» TASK REQUIREMENTS: Print the data below exactly, but only the lines from the one containing "יב כותבים אחרים" down to the one containing "Emerald Services, Inc., Seattle, WA", inclusive.

» RECORDS PROVIDED:
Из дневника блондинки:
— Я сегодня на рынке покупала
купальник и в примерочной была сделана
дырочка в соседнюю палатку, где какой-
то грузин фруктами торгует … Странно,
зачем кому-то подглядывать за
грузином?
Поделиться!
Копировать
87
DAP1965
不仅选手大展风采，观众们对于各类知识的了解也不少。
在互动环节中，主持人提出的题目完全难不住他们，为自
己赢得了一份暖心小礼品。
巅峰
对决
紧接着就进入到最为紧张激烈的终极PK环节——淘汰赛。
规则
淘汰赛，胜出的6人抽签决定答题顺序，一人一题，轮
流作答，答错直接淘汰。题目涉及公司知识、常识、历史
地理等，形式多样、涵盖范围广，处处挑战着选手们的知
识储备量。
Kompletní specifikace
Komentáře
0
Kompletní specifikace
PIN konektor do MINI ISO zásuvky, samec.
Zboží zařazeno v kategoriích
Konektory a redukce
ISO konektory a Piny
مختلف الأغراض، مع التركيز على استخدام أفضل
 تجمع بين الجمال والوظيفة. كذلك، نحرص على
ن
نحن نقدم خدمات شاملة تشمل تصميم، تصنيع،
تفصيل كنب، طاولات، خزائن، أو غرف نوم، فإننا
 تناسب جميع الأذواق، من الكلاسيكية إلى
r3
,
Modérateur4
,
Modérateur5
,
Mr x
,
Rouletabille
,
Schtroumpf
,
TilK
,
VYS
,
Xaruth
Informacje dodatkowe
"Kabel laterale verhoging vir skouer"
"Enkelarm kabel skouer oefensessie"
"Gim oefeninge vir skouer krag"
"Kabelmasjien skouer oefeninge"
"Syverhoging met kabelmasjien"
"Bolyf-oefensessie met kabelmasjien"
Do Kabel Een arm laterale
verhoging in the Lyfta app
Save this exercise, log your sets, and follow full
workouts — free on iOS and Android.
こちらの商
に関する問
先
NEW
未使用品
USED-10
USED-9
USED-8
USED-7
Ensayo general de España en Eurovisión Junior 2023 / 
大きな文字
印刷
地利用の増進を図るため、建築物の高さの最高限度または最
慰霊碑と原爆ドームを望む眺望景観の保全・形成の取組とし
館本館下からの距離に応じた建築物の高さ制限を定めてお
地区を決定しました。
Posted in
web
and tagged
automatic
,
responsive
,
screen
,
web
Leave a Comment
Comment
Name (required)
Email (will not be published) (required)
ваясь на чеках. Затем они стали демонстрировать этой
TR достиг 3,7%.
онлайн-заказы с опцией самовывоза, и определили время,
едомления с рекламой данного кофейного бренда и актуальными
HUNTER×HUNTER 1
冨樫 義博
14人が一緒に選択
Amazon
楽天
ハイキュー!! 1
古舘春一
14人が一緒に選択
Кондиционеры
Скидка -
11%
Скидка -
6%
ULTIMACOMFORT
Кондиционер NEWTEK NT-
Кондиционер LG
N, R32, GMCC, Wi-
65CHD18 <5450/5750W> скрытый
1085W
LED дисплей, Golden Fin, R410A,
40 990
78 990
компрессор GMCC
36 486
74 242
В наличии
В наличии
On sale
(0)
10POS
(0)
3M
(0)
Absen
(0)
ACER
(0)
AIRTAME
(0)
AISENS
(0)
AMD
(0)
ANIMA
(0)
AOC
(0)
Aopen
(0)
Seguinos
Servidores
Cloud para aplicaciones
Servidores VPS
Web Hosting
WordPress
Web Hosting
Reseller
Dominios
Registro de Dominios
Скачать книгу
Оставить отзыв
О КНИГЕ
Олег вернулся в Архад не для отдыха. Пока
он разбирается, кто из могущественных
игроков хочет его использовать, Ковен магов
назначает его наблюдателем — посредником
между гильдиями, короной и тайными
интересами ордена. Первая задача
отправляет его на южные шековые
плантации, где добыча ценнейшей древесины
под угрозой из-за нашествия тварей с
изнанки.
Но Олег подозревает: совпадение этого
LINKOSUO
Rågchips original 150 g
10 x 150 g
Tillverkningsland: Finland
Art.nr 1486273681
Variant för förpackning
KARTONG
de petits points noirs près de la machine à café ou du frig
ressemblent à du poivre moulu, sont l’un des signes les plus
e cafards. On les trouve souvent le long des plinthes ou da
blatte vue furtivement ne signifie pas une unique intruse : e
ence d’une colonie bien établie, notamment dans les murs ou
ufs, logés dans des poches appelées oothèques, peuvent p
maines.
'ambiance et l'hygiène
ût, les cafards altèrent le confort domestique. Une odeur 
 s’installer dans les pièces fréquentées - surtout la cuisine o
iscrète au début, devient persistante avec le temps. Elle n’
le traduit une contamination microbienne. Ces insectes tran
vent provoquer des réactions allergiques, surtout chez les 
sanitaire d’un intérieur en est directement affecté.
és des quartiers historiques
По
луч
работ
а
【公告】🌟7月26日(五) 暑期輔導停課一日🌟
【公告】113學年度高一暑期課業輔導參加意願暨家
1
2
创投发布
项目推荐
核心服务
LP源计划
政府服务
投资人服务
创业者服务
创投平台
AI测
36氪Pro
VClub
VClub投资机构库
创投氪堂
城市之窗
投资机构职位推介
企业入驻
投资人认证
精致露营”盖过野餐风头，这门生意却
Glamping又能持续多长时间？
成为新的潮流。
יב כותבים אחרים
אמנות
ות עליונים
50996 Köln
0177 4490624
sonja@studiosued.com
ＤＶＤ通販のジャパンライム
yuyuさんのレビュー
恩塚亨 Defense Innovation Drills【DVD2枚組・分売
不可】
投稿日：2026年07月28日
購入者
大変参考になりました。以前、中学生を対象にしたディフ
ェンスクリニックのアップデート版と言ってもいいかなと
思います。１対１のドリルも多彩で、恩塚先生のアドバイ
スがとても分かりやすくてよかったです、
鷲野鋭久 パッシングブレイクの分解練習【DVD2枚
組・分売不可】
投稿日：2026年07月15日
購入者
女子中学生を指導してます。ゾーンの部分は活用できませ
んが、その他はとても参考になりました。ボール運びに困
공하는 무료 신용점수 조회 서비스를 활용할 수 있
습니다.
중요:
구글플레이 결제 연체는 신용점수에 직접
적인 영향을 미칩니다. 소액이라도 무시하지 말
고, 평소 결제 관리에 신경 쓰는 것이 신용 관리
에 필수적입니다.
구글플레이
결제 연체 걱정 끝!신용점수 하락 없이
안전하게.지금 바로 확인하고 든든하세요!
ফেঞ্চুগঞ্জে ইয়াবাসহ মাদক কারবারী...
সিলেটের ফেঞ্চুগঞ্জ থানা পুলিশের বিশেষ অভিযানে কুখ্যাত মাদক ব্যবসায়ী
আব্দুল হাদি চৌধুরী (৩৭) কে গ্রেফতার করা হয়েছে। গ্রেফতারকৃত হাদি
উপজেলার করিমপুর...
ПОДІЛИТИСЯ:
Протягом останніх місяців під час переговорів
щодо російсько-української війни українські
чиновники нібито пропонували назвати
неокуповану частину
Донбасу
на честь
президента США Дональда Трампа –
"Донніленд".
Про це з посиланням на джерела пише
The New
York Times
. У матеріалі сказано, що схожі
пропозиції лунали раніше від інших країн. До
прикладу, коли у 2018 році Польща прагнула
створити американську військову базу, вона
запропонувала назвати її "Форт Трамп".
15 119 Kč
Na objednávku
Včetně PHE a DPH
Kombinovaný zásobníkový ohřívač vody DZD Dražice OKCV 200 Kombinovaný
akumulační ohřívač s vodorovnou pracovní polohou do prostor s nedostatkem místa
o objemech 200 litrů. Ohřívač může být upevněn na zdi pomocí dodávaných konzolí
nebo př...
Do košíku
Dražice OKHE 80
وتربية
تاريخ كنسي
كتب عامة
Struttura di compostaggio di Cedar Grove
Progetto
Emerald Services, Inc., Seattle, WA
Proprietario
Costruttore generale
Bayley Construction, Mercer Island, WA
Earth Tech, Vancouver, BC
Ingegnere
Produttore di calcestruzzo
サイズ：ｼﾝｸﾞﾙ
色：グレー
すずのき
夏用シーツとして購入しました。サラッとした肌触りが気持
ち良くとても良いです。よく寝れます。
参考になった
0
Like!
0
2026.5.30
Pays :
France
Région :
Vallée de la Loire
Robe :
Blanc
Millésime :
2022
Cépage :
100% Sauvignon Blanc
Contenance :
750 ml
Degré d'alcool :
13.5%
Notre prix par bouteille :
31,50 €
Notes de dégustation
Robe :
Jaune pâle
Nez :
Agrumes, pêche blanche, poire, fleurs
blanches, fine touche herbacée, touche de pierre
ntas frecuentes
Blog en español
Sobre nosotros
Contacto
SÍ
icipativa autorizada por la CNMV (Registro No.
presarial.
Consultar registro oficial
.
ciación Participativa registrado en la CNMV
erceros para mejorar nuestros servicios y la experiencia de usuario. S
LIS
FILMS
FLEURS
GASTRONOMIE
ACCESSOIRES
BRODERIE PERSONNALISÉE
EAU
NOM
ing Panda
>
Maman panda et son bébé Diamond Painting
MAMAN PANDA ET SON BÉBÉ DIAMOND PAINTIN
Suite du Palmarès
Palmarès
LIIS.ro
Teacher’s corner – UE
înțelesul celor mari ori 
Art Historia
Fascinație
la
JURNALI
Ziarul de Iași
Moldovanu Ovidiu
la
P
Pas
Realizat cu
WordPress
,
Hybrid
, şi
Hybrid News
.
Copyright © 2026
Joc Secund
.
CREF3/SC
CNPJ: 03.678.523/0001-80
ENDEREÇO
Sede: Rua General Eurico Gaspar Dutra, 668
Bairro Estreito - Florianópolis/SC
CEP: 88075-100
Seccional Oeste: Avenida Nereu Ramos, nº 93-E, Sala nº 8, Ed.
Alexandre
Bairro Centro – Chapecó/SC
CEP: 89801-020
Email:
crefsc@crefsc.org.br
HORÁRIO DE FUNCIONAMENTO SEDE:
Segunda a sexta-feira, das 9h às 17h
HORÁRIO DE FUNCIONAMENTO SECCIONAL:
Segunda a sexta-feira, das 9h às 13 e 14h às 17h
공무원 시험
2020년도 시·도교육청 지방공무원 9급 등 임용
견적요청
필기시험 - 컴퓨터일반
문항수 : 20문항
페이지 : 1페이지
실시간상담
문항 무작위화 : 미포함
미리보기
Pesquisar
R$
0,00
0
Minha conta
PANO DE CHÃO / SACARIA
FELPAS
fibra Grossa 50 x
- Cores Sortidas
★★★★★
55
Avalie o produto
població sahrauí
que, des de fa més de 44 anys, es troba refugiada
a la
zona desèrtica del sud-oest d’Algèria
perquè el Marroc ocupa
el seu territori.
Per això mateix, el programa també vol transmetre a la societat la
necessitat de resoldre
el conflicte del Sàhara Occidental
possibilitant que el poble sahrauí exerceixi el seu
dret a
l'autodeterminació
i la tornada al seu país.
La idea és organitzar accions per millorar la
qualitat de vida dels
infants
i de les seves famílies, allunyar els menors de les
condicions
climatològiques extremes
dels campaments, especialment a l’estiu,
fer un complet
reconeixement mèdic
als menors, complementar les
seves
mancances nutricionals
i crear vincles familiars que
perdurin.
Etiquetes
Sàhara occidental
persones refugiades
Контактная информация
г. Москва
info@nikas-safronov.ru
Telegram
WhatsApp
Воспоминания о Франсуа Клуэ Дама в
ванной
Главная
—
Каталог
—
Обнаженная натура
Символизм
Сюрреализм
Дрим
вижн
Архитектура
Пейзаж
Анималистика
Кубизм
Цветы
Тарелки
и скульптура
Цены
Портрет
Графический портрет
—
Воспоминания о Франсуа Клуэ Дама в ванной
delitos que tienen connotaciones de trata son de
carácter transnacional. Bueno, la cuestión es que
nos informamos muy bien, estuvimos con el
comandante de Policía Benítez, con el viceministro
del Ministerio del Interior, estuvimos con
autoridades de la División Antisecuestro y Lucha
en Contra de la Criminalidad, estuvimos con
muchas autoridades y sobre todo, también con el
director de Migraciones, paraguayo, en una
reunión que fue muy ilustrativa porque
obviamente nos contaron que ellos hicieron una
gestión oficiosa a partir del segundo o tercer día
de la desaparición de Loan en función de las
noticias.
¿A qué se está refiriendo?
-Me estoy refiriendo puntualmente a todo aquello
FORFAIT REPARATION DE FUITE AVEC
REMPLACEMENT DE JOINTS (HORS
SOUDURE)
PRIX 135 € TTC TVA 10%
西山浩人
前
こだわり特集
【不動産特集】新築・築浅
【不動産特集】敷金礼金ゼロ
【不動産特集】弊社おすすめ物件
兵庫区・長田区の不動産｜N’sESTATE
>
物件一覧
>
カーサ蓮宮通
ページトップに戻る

» ANSWER BOX:
יב כותבים אחרים
אמנות
ות עליונים
50996 Köln
0177 4490624
sonja@studiosued.com
ＤＶＤ通販のジャパンライム
yuyuさんのレビュー
恩塚亨 Defense Innovation Drills【DVD2枚組・分売
不可】
投稿日：2026年07月28日
購入者
大変参考になりました。以前、中学生を対象にしたディフ
ェンスクリニックのアップデート版と言ってもいいかなと
思います。１対１のドリルも多彩で、恩塚先生のアドバイ
スがとても分かりやすくてよかったです、
鷲野鋭久 パッシングブレイクの分解練習【DVD2枚
組・分売不可】
投稿日：2026年07月15日
購入者
女子中学生を指導してます。ゾーンの部分は活用できませ
んが、その他はとても参考になりました。ボール運びに困
공하는 무료 신용점수 조회 서비스를 활용할 수 있
습니다.
중요:
구글플레이 결제 연체는 신용점수에 직접
적인 영향을 미칩니다. 소액이라도 무시하지 말
고, 평소 결제 관리에 신경 쓰는 것이 신용 관리
에 필수적입니다.
구글플레이
결제 연체 걱정 끝!신용점수 하락 없이
안전하게.지금 바로 확인하고 든든하세요!
ফেঞ্চুগঞ্জে ইয়াবাসহ মাদক কারবারী...
সিলেটের ফেঞ্চুগঞ্জ থানা পুলিশের বিশেষ অভিযানে কুখ্যাত মাদক ব্যবসায়ী
আব্দুল হাদি চৌধুরী (৩৭) কে গ্রেফতার করা হয়েছে। গ্রেফতারকৃত হাদি
উপজেলার করিমপুর...
ПОДІЛИТИСЯ:
Протягом останніх місяців під час переговорів
щодо російсько-української війни українські
чиновники нібито пропонували назвати
неокуповану частину
Донбасу
на честь
президента США Дональда Трампа –
"Донніленд".
Про це з посиланням на джерела пише
The New
York Times
. У матеріалі сказано, що схожі
пропозиції лунали раніше від інших країн. До
прикладу, коли у 2018 році Польща прагнула
створити американську військову базу, вона
запропонувала назвати її "Форт Трамп".
15 119 Kč
Na objednávku
Včetně PHE a DPH
Kombinovaný zásobníkový ohřívač vody DZD Dražice OKCV 200 Kombinovaný
akumulační ohřívač s vodorovnou pracovní polohou do prostor s nedostatkem místa
o objemech 200 litrů. Ohřívač může být upevněn na zdi pomocí dodávaných konzolí
nebo př...
Do košíku
Dražice OKHE 80
وتربية
تاريخ كنسي
كتب عامة
Struttura di compostaggio di Cedar Grove
Progetto
Emerald Services, Inc., Seattle, WA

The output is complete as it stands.